START Dataset content
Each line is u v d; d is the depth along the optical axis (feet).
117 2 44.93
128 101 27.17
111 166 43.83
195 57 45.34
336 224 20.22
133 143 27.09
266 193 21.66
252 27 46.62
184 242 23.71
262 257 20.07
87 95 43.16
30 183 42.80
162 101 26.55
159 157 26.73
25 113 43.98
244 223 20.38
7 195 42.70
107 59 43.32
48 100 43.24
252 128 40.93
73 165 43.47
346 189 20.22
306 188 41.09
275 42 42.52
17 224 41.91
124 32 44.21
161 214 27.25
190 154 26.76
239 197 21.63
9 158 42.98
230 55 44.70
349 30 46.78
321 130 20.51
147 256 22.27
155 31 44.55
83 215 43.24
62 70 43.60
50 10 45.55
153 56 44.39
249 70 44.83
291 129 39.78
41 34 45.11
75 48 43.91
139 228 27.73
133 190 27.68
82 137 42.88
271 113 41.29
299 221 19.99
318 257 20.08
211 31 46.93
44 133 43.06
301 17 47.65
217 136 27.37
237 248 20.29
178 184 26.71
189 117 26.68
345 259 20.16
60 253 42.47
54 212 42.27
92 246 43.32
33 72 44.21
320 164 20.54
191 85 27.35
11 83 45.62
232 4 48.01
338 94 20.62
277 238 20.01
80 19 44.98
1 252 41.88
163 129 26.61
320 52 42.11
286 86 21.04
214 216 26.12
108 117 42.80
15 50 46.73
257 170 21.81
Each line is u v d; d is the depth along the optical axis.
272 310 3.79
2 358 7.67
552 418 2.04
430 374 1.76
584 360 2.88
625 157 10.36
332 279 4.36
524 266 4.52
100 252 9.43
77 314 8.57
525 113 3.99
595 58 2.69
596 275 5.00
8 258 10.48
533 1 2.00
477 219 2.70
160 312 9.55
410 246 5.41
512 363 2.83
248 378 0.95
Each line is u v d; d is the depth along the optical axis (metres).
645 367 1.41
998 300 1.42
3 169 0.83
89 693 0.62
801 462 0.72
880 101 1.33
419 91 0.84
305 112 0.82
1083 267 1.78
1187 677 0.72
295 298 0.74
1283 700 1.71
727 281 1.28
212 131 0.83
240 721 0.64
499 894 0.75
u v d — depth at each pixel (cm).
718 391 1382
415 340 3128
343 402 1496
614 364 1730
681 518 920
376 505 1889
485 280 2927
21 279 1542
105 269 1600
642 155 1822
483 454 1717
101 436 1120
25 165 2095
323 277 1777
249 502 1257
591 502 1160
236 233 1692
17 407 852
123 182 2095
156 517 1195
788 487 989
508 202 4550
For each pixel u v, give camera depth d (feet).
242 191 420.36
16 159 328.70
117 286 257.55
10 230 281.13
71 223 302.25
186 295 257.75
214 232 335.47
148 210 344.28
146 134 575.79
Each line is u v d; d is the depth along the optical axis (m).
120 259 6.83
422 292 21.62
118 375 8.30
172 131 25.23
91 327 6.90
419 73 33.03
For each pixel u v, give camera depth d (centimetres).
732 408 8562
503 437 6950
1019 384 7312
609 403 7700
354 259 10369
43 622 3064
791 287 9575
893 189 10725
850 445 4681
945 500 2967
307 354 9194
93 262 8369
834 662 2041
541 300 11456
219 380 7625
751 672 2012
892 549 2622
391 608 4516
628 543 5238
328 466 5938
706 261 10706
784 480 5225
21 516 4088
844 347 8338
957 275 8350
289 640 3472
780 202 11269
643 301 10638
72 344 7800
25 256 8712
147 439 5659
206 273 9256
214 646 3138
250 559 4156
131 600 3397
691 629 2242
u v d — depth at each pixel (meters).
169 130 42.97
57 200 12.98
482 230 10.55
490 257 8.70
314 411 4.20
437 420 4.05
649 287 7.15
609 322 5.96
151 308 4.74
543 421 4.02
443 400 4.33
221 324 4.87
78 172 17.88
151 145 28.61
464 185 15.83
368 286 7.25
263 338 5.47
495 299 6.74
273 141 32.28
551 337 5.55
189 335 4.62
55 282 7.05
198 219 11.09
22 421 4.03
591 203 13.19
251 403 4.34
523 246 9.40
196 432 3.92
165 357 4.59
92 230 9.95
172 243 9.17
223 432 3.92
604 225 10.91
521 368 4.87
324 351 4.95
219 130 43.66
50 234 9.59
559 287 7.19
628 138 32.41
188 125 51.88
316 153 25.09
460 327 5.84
END Dataset content
» Problem to work on
Only one part of the material above is to be transcribed, namely the lines starting with the line that has "82 137 42.88" and going on through the line that has "732 408 8562", exactly as they stand.

» Task result
82 137 42.88
271 113 41.29
299 221 19.99
318 257 20.08
211 31 46.93
44 133 43.06
301 17 47.65
217 136 27.37
237 248 20.29
178 184 26.71
189 117 26.68
345 259 20.16
60 253 42.47
54 212 42.27
92 246 43.32
33 72 44.21
320 164 20.54
191 85 27.35
11 83 45.62
232 4 48.01
338 94 20.62
277 238 20.01
80 19 44.98
1 252 41.88
163 129 26.61
320 52 42.11
286 86 21.04
214 216 26.12
108 117 42.80
15 50 46.73
257 170 21.81
Each line is u v d; d is the depth along the optical axis.
272 310 3.79
2 358 7.67
552 418 2.04
430 374 1.76
584 360 2.88
625 157 10.36
332 279 4.36
524 266 4.52
100 252 9.43
77 314 8.57
525 113 3.99
595 58 2.69
596 275 5.00
8 258 10.48
533 1 2.00
477 219 2.70
160 312 9.55
410 246 5.41
512 363 2.83
248 378 0.95
Each line is u v d; d is the depth along the optical axis (metres).
645 367 1.41
998 300 1.42
3 169 0.83
89 693 0.62
801 462 0.72
880 101 1.33
419 91 0.84
305 112 0.82
1083 267 1.78
1187 677 0.72
295 298 0.74
1283 700 1.71
727 281 1.28
212 131 0.83
240 721 0.64
499 894 0.75
u v d — depth at each pixel (cm).
718 391 1382
415 340 3128
343 402 1496
614 364 1730
681 518 920
376 505 1889
485 280 2927
21 279 1542
105 269 1600
642 155 1822
483 454 1717
101 436 1120
25 165 2095
323 277 1777
249 502 1257
591 502 1160
236 233 1692
17 407 852
123 182 2095
156 517 1195
788 487 989
508 202 4550
For each pixel u v, give camera depth d (feet).
242 191 420.36
16 159 328.70
117 286 257.55
10 230 281.13
71 223 302.25
186 295 257.75
214 232 335.47
148 210 344.28
146 134 575.79
Each line is u v d; d is the depth along the optical axis (m).
120 259 6.83
422 292 21.62
118 375 8.30
172 131 25.23
91 327 6.90
419 73 33.03
For each pixel u v, give camera depth d (centimetres).
732 408 8562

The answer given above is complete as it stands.